The other night I had a dream that (now that I think about it) may have told me more about myself than I know. The tl;dr version, I had a dream I was a prisoner.
In my dream, I find myself wearing ordinary street clothes, I am living in a regular house, but I am aware that I am living in a prison. So I wasn’t sitting behind bars, but still a prisoner. Not just any type of prison Orange is the New Black prison. Which is weird, I haven’t watched OITNB since last summer. But I’m hiding in my van with Piper Chapman (who’s wearing the traditional jumpsuit). A group of people ahead of us just escaped and we are trying to follow their lead. Anyway, we’re trying to escape the prison (which is just my garage). We make it out and I start to panic, realizing we are fugitives I spin the car around to the nearest parking lot to abandon and start running back to the prison on foot. We pass through a weird hotel and I somehow end up back, we jump over the fence and that’s when I woke up.
I’ve never believed in dream interpreting but this one really stands out to me. I’m pretty sure the stress has been getting to me to the point my dreams are affected. As I said, I’ve never dream interpreted but let me try.
I’m a prisoner-Maybe I feel like I am a prisoner to the school I’m in. Or a prisoner in my life. (I’m leaning towards the latter) I’m stuck in this life where I need to please everyone and not fail.

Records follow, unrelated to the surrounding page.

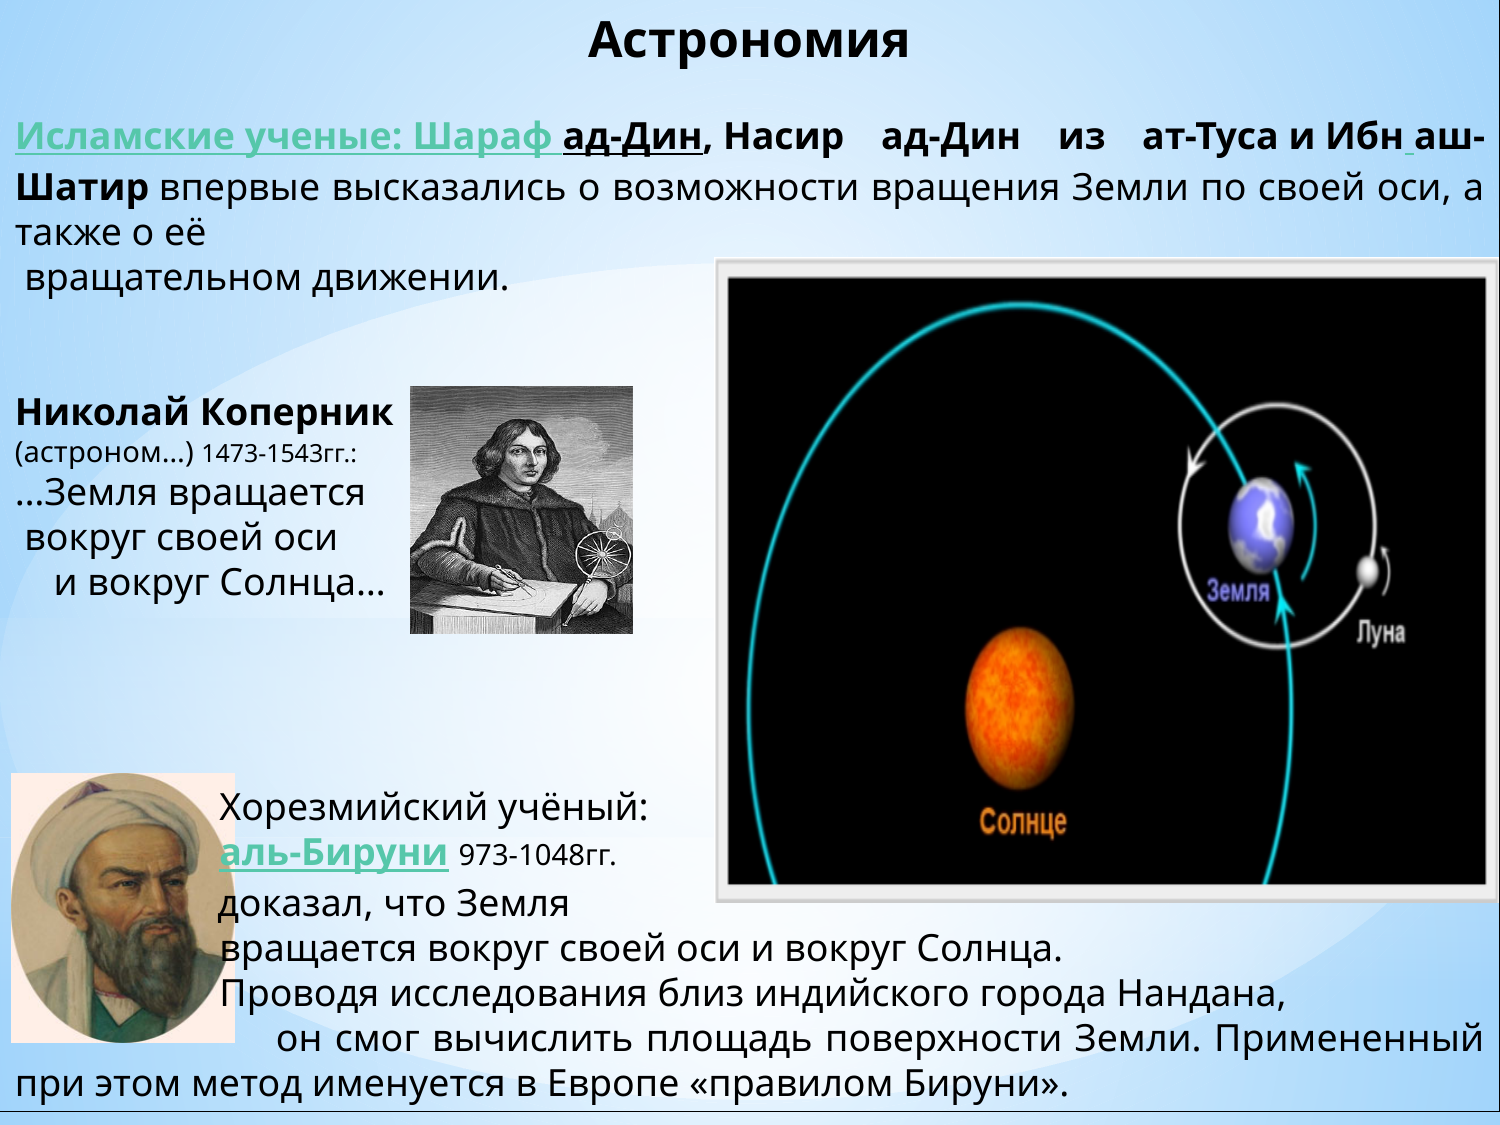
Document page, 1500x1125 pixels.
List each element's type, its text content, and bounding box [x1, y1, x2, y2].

picture [409, 386, 633, 635]
picture [11, 773, 235, 1044]
text_box Астрономия Исламские ученые: Шараф ад-Дин, Насир ад-Дин из ат-Туса и Ибн аш-Шатир впервые высказались о возможности вращения Земли по своей оси, а также о её вращательном движении. Николай Коперник (астроном…) 1473-1543гг.: …Земля вращается вокруг своей оси и вокруг Солнца… Хорезмийский учёный: аль-Бируни 973-1048гг. доказал, что Земля вращается вокруг своей оси и вокруг Солнца. Проводя исследования близ индийского города Нандана, он смог вычислить площадь поверхности Земли. Примененный при этом метод именуется в Европе «правилом Бируни». [0, 0, 1500, 1112]
picture [714, 257, 1500, 903]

The street clothes- I don’t think this really has any meaning but let me try… I identify myself as a prisoner but haven’t committed a real crime. I’m only taking the place of a prisoner. Unlike Chapman, I can leave prison whenever I want.
The Hotel- Again, its a stretch but I’m going to keep going for the fun of it. People come and go in hotels every time. For most, hotels are havens and a positive place of happiness. I pass through this happiness to head back to the place that gives me stress.

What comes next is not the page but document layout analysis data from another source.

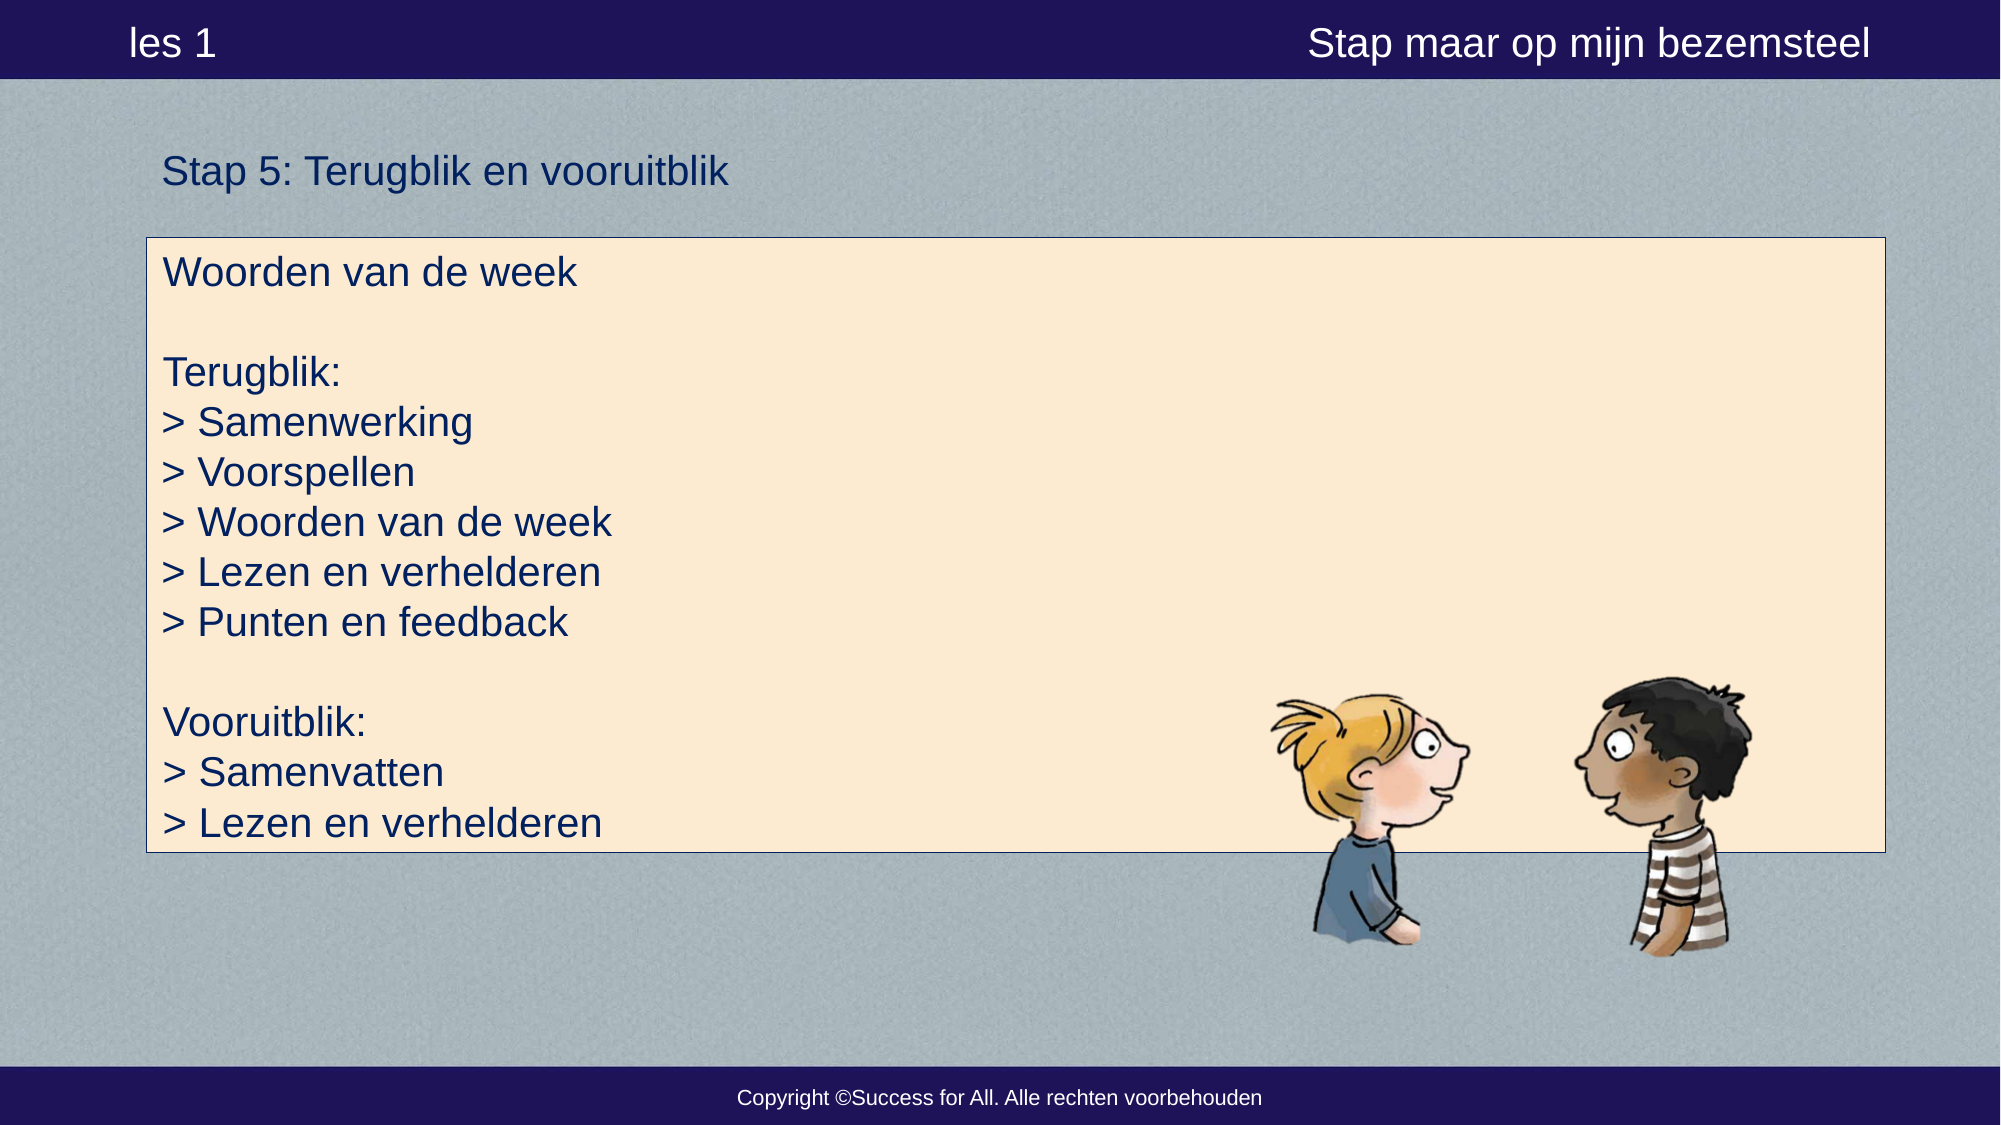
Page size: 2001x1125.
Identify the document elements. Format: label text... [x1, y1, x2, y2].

text_box Woorden van de week Terugblik: > Samenwerking > Voorspellen > Woorden van de week > Lezen en verhelderen > Punten en feedback Vooruitblik: > Samenvatten > Lezen en verhelderen [146, 237, 1886, 853]
text_box Stap maar op mijn bezemsteel [999, 8, 1886, 73]
picture [0, 0, 2001, 1125]
text_box les 1 [114, 8, 354, 73]
text_box Stap 5: Terugblik en vooruitblik [146, 136, 939, 201]
text_box Copyright ©Success for All. Alle rechten voorbehouden [0, 1076, 2000, 1125]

The Panic- I take a chance and drive out of the prison. I didn’t feel free though. I felt like I got pulled into a situation I didn’t want to be in. I didn’t want to be hunted down by the wardens. Even though I know the prison would give me pain, I chose to go back so I wouldn’t be a bother.
Yeah, putting this all together does look a lot like the situations I am currently going through. But I can’t say it’s given me clarity. I feel like I only interpreted something I already know about myself (more or less). Trying to keep this optimistic, perhaps it’s my brain telling me I will know soon enough what I want to do with the rest of my 20 something life.